So on day 1 the phone was turned off and it stayed that way for 11 hours, then 15 minutes on and another 10 hours off, then 60 minutes on then off again.
I read the paper without guilt, I poked around the garden and the house without checking the phone every ten minutes and getting distracted in messaging or posting.
Straight away some clarity and creativity emerged. The pressure to stay accessible and available and provide instant responses and the associated mental whirlpool dissipated within the first hour. The fresh ideas started flowing in, as soon as the other “stuff” moved out.
A plan of attack emerged for the week ahead, some new ideas started bubbling, an outline for an upcoming workshop became clear. The idea that became this blog some months later showed up.
I used old school pen and paper to make notes and got back to the low key house and garden day. A tidy yard, a tidy(ish) house and a tidy mind. Rested eyes and a rested brain. What a start to the week.
The benefits flowed on for days. I had the energy and motivation to tackle some tasks I’ve been avoiding for a while and after that rest I made more headway in two hours than I had in two months.
If you need to find time for slow thinking and planning try this:
Down your digital tools for a day.
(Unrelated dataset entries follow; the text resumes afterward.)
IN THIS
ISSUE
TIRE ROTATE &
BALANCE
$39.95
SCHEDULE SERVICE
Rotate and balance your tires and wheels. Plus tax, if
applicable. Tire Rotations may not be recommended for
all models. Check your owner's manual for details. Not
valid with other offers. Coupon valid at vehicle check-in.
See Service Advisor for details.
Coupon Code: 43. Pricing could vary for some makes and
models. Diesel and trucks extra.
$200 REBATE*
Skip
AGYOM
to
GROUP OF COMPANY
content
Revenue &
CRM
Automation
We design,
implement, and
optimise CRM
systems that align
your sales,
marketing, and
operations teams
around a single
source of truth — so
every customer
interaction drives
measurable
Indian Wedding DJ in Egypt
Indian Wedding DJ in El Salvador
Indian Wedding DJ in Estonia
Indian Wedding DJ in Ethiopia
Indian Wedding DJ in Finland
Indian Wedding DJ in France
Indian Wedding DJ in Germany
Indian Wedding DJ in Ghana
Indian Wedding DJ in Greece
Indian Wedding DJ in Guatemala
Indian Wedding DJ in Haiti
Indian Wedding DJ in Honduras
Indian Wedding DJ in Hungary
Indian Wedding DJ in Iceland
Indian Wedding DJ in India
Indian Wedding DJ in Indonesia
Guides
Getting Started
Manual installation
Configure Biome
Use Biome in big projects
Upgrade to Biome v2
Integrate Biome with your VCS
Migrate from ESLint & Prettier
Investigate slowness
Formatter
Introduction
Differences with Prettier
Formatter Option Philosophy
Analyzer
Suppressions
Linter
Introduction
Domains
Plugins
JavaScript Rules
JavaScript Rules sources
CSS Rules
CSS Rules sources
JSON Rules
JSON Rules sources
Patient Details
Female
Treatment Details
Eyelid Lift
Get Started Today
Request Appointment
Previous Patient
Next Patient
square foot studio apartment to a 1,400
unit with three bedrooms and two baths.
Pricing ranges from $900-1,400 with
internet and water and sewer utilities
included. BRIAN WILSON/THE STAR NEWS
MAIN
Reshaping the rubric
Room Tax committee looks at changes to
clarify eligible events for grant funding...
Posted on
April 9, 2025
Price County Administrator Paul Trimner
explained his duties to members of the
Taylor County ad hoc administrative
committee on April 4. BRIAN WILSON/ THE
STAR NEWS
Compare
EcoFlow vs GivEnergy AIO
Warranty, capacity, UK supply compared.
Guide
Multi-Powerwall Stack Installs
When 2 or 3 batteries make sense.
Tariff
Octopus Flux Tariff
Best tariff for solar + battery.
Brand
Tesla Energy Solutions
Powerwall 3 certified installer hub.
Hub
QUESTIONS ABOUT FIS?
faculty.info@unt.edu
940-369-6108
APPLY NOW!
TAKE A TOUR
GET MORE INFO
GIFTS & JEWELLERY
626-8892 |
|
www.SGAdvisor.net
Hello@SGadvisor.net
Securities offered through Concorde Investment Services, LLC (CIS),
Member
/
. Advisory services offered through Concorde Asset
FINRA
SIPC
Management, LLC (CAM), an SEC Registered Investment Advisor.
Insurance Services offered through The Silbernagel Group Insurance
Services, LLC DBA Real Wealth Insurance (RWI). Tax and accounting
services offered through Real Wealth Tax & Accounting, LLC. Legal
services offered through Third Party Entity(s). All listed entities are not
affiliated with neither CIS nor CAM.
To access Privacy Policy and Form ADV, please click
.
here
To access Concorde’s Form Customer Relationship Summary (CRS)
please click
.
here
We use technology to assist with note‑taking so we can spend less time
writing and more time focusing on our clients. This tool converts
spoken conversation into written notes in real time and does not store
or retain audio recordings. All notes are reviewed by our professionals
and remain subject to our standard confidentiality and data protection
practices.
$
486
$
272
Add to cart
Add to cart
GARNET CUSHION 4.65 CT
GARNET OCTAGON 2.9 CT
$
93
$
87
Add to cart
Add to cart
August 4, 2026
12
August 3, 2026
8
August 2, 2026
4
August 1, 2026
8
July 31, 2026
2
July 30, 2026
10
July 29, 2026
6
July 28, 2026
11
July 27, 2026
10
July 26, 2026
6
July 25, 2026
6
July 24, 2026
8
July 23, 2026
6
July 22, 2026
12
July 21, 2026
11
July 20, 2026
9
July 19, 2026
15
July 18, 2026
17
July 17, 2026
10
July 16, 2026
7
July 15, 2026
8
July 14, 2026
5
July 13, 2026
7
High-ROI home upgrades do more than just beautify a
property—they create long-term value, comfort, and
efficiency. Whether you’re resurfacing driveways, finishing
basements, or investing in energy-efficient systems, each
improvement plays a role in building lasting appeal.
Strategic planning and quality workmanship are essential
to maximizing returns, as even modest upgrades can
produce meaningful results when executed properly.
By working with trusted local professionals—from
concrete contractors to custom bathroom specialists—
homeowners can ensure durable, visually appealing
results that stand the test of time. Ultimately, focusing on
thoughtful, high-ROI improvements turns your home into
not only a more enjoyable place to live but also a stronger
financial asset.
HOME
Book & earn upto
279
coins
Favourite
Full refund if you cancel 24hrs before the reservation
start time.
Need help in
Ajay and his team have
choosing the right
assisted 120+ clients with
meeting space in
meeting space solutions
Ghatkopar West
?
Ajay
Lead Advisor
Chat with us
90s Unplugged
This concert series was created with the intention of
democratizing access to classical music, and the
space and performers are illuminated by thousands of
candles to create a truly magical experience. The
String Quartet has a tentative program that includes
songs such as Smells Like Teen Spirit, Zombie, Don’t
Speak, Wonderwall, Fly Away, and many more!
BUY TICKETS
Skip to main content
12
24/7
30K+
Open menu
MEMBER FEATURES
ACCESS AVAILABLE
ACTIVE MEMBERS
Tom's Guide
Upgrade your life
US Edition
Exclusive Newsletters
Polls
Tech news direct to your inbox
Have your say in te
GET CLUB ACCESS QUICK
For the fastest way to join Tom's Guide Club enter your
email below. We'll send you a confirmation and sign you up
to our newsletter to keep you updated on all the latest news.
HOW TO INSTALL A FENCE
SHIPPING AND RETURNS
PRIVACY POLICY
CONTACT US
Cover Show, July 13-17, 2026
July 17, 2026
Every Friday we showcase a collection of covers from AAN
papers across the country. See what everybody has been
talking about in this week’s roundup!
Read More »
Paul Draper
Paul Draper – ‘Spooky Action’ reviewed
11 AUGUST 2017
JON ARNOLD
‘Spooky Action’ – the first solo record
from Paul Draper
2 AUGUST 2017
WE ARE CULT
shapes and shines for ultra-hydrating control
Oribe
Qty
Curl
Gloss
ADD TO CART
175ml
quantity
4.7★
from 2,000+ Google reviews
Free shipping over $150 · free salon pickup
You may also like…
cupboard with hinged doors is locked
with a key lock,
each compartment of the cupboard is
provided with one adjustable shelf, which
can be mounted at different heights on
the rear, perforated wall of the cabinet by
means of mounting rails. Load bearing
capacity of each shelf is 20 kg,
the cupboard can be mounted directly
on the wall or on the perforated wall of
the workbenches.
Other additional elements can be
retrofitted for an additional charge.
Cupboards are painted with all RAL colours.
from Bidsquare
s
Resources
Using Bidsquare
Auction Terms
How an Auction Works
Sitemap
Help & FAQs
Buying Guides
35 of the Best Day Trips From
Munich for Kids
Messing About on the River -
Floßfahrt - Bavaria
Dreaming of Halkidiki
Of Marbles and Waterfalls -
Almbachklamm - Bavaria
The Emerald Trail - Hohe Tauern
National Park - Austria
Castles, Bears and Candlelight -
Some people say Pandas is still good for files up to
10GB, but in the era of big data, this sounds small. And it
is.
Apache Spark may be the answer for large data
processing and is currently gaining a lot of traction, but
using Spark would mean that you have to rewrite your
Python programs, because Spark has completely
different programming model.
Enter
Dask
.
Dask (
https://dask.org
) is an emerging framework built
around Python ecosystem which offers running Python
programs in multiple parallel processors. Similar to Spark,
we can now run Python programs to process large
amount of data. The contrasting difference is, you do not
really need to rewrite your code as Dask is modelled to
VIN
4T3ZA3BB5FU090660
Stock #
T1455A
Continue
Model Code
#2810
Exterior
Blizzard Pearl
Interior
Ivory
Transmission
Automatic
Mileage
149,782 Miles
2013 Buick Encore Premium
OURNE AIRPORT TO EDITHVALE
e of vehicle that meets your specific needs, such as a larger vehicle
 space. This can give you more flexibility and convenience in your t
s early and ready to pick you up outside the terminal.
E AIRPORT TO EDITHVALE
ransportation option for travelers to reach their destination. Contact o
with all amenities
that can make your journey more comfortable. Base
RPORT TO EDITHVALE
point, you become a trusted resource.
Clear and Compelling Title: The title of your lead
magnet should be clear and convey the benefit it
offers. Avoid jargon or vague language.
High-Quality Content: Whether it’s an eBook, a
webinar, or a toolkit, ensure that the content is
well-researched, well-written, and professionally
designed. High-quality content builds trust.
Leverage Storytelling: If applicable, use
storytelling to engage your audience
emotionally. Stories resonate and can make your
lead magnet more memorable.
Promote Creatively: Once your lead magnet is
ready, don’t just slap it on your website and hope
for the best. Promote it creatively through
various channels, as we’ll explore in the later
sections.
Your world doesn’t need you as much as you think it does. (Just sayin).
Strike a down tools agreement with the family and work colleagues (no phone after dinner for example).
Put new batteries in the transistor radio, fire up the CD collection or pick up a real book and enjoy a digital free day.
Set up an a challenge with a friend -who can stay disconnected the longest.
Your brain and those who depend on your brain will thank you for it.